**Source extract:**
Module java.xml

Interface LSParser


public interface LSParser
An interface to an object that is able to build, or augment, a DOM tree from various input sources.

LSParser provides an API for parsing XML and building the corresponding DOM document structure. A LSParser instance can be obtained by invoking the DOMImplementationLS.createLSParser() method.

As specified in [DOM Level 3 Core] , when a document is first made available via the LSParser:

  • there will never be two adjacent nodes of type NODE_TEXT, and there will never be empty text nodes.
  • it is expected that the value and nodeValue attributes of an Attr node initially return the XML 1.0 normalized value. However, if the parameters "validate-if-schema" and "datatype-normalization" are set to true, depending on the attribute normalization used, the attribute values may differ from the ones obtained by the XML 1.0 attribute normalization. If the parameters "datatype-normalization" is set to false, the XML 1.0 attribute normalization is guaranteed to occur, and if the attributes list does not contain namespace declarations, the attributes attribute on Element node represents the property [attributes] defined in [XML Information Set].

Asynchronous LSParser objects are expected to also implement the events::EventTarget interface so that event listeners can be registered on asynchronous LSParser objects.

Events supported by asynchronous LSParser objects are:

load
The LSParser finishes to load the document. See also the definition of the LSLoadEvent interface.
progress
The LSParser signals progress as data is parsed. This specification does not attempt to define exactly when progress events should be dispatched. That is intentionally left as implementation-dependent. Here is one example of how an application might dispatch progress events: Once the parser starts receiving data, a progress event is dispatched to indicate that the parsing starts. From there on, a progress event is dispatched for every 4096 bytes of data that is received and processed. This is only one example, though, and implementations can choose to dispatch progress events at any time while parsing, or not dispatch them at all. See also the definition of the LSProgressEvent interface.

Note: All events defined in this specification use the namespace URI "http://www.w3.org/2002/DOMLS".

While parsing an input source, errors are reported to the application through the error handler (LSParser.domConfig's "error-handler" parameter). This specification does in no way try to define all possible errors that can occur while parsing XML, or any other markup, but some common error cases are defined. The types (DOMError.type) of errors and warnings defined by this specification are:

"check-character-normalization-failure" [error]
Raised if the parameter "check-character-normalization" is set to true and a string is encountered that fails normalization checking.
"doctype-not-allowed" [fatal]
Raised if the configuration parameter "disallow-doctype" is set to true and a doctype is encountered.
"no-input-specified" [fatal]
Raised when loading a document and no input is specified in the LSInput object.

**Entries drawn from a data source:**
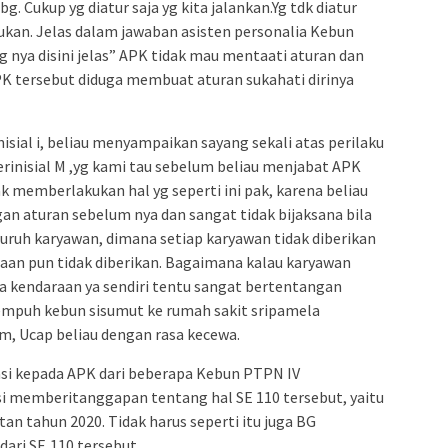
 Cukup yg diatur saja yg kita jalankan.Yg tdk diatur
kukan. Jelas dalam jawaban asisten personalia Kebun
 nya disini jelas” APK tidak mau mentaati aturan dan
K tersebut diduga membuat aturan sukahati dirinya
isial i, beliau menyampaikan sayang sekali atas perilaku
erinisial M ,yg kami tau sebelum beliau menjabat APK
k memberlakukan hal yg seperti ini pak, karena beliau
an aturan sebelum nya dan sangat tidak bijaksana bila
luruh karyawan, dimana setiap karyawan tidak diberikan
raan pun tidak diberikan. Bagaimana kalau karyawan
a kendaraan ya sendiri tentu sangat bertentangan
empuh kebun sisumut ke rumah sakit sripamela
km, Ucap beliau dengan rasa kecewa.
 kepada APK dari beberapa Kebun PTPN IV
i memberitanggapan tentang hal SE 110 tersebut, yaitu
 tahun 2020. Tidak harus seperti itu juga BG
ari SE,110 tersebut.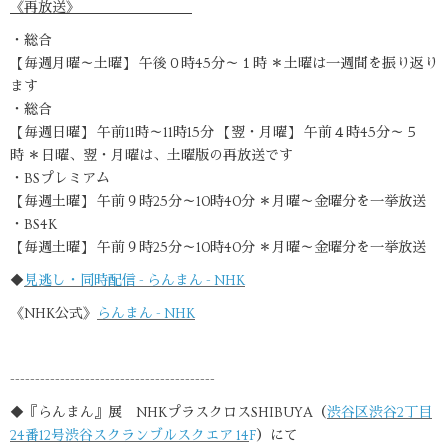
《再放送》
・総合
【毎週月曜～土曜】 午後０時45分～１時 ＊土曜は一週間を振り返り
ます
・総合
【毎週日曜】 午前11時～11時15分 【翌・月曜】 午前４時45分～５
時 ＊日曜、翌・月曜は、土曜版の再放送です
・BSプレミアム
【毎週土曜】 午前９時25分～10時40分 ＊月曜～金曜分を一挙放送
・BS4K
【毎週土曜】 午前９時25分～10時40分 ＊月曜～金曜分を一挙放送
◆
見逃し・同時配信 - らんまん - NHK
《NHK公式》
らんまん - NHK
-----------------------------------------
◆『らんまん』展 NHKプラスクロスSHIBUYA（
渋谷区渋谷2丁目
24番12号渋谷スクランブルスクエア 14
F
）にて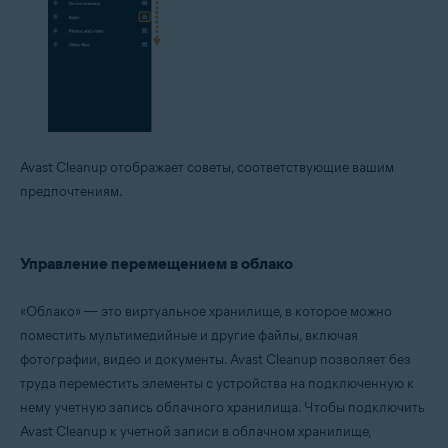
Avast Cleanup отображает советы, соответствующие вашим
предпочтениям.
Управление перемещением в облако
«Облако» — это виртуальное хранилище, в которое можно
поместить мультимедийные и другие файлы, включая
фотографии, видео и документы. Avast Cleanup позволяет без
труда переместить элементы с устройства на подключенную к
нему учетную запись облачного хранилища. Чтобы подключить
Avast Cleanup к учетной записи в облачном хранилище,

**Task details:**
Reproduce the passage of the LSParser documentation from "Events supported by" to "the LSLoadEvent interface." word for word. The entries have no connection to the LSParser documentation.

**Response to the exercise:**
Events supported by asynchronous LSParser objects are:

load
The LSParser finishes to load the document. See also the definition of the LSLoadEvent interface.